Alexander Dubček face à Gustáv Husák
Après la Deuxième guerre mondiale et la restauration de la Tchécoslovaquie coupée de la Ruthénie subcarpathique, d’autres hommes politiques slovaques s’imposeront au niveau national. Dans les années 1950, c’est le communiste Viliam Široký, un apparatchik qui sera pendant dix ans chef de gouvernement. Plus tard, dans les années 1960, s’affrontent sur la scène politique Alexander Dubček, qui déclenche dans le parti communiste et dans le pays un processus de libéralisation politique et culturelle, et aussi Gustáv Husák qui mettra fin à ce mouvement, éliminera Dubček et, en tant que chef du parti communiste et plus tard président de la République, légitimera l’occupation soviétique de la Tchécoslovaquie.
La partition de la Tchécoslovaquie
Après la chute du régime communiste en 1989, le retour à la démocratie révèlera l’ampleur des antagonismes entre Tchèques et Slovaques qui se sont accumulés au cours du XXe siècle. Il s’avère que les deux parties ne sont pas suffisamment motivées pour surmonter ces divergences et elles décident de se séparer. C’est un divorce à l’amiable réalisé par les premiers ministres Václav Klaus et Vladimír Mečiar et qui n’est pas particulièrement souhaité par la majeure partie de la population. Pour beaucoup et aussi pour Pavel Kosatík, la partition de la Tchécoslovaquie en 1993 représente la fin du rêve tchécoslovaque et un échec cuisant des efforts de plusieurs générations de partisans de l’Etat commun :
« Je tiens beaucoup à ce que les choses soient nommées par leur nom des deux côtés. Il faut donc assumer la responsabilité tchèque dans la partition de la Tchécoslovaquie. Cet Etat est né avant tout de la volonté des Tchèques et les Slovaques s’y sont joints parce que nous avons réussi à les convaincre. Et nous, les Tchèques, nous en étions responsables. Et nous devrions analyser aujourd’hui ce que nous avons mal fait, et pourquoi cela a si mal fini. C’est ce que j’ai essayé de dire dans mon livre. »

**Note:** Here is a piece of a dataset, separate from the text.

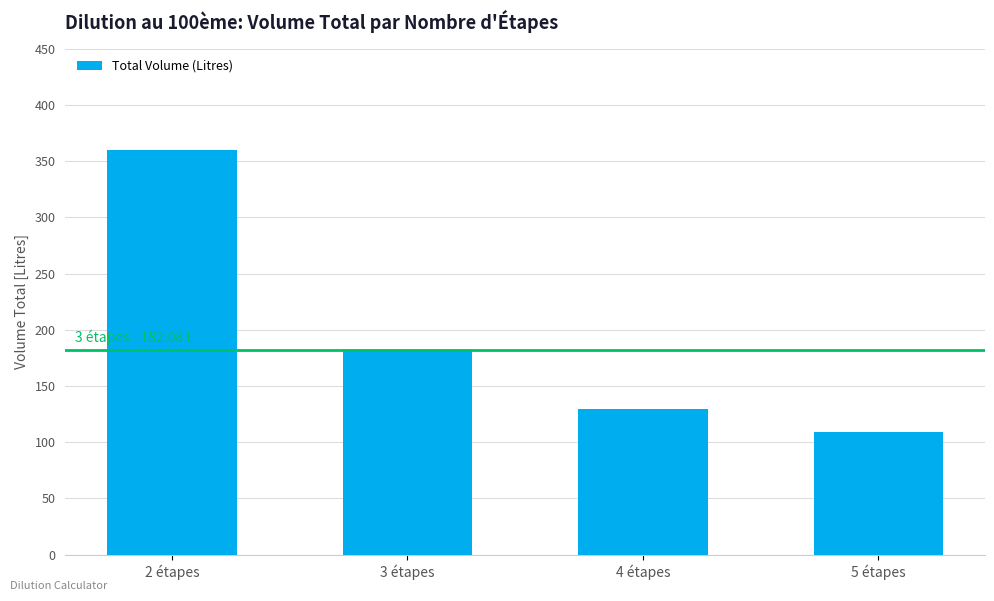

What is the maximum value shown in the chart?

360.0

Deux peuples frères qui n’arrivent pas à s’entendre
Il s’avère que ces deux peuples frères qui vivaient dans un Etat commun, ne se connaissaient pas assez. En faisant la sourde oreille aux tentatives slovaques de parvenir à l’autonomie, la partie tchèque n’a certes pas contribué à la compréhension mutuelle. Pavel Kosatík avoue lui-même avoir compris trop tard la volonté légitime d’émancipation du peuple slovaque. Il est regrettable que son livre et d’autres ouvrages semblables n’aient pas été écrits plus tôt. On pourrait se dire au moins que le manque d’empathie n’a pas été l’unique cause de la séparation des deux peuples qui aujourd’hui encore, trois décennies après leur divorce, entretiennent des relations privilégiées et se manifestent mutuellement beaucoup de sympathies. Le lecteur sent cette sympathie aussi dans Le Siècle slovaque de Pavel Kosatík :
« L’idée fondamentale de ce livre est que les Slovaques, à la différence des Tchèques, n’ont pas dilapidé le temps de ce siècle. Bien sûr, ils ont commis aussi beaucoup de graves erreurs dont la fondation de l’Etat slovaque en 1939 et puis les aberrations du régime communiste. En 1918, le peuple slovaque n’existait presque pas, et il aurait probablement disparu sans la fondation de la Tchécoslovaquie. Les Slovaques sont partis de zéro et pourtant en 1998, ils ont achevé le siècle beaucoup mieux que nous par un phénomène que j’appelle la catharsis démocratique. »
La deuxième tentative
La catharsis démocratique - c’est ainsi que Pavel Kosatík appelle la grande mobilisation des partis de l’opposition qui se sont réunis en 1998 pour renverser le régime autoritaire et clientéliste instauré en Slovaquie par le Premier ministre populiste Vladimír Mečiar dès 1993. Et Pavel Kosatík d’en conclure que la deuxième tentative de fonder une Slovaquie indépendante a réussi et que les Slovaques sont parvenus à donner à leur Etat un contenu démocratique.